His phone vibrated. He looked at the display: HARRIS.
He switched on encryption. They wouldn’t be using voice contact at this point, certainly not here. All their traffic would be monitored as a matter of course; on a base like this, every computer terminal on post would be equipped with keystroke-loggers, and all voice traffic would be intercepted and analyzed, then sent back to Washington to the Defense Intelligence Agency and to the Central Security Service in Fort Meade. Op-sec was everything, even here in small-town, hometown America.
SEEING THE SIGHTS?
THE VALLEY IS LOVELY THIS TIME OF YEAR
Well, that made it official. The trip to San Francisco was going to have to wait. The proposal was going to have to wait. The new life that they both wanted to start together was going to have to wait.
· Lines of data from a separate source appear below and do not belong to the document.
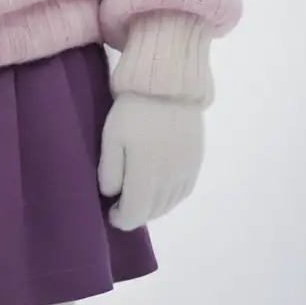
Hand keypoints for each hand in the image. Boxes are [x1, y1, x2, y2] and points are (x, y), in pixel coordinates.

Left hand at [98, 92, 203, 229]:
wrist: (170, 85)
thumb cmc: (134, 111)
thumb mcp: (112, 137)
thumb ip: (110, 171)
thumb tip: (112, 195)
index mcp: (147, 179)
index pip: (135, 216)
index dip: (120, 219)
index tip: (110, 210)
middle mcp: (170, 183)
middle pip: (152, 213)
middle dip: (136, 212)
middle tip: (122, 199)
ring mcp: (186, 173)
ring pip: (168, 205)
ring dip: (152, 205)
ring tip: (139, 191)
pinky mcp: (196, 163)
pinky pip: (182, 192)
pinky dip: (169, 196)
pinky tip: (160, 184)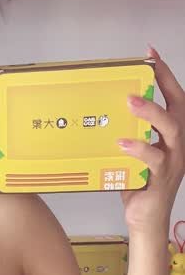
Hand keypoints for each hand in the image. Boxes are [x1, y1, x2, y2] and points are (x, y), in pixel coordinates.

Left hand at [118, 47, 184, 235]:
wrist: (146, 220)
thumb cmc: (138, 184)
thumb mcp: (131, 153)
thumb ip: (124, 132)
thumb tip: (97, 112)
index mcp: (172, 135)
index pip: (173, 97)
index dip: (164, 75)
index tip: (150, 54)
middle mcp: (178, 145)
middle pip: (178, 109)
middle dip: (162, 88)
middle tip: (141, 76)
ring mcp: (173, 161)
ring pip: (172, 130)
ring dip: (151, 113)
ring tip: (131, 103)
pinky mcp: (162, 179)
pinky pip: (154, 160)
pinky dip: (138, 149)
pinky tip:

He glanced over at Hope, but she was fast asleep once more.
SO I GATHER
That meant h
e was in, although that was a foregone conclusion. When “Bert Harris,” or whatever name he was using at the moment, called, Danny was in. They had been together too long for him to question either the operation or its necessity. It would be high-risk, high-reward, that much he already knew, and it would be a matter of national security.
What did a bunch of dead cows have to do with all that? He’d find out soon enough. He reached for Hope’s hand—
The rap on the window startled him; he must be getting old, to let someone sneak up like that on him. Or soft. Or maybe just in love.
“Sir?” he heard as he rolled down the window. “Admiral Atchison requests that you follow me, please.”
The lieutenant commander glanced into the backseat. “Nice-looking bunch of kids you folks got there,” he said.
Hope awoke. “Why, thank you, Officer,” she said.
“This way, sir,” said the lieutenant commander, getting into an official vehicle. Danny swung in behind him as they headed toward the officers’ housing area.
“You call cops ‘officers,’ ” he said to Hope with a smile. “In the service, you call them by their rank.”
“How do you know what rank they are?”
“You look on their shoulders—dead giveaway.”
“But—”
Danny leaned over and gave Hope a quick kiss. “Good morning to you, too.”
She smiled, softened—and then remembered where they had been and what had happened. “Is everything okay? What does the radio say? What happened? Why were those men shooting at us?”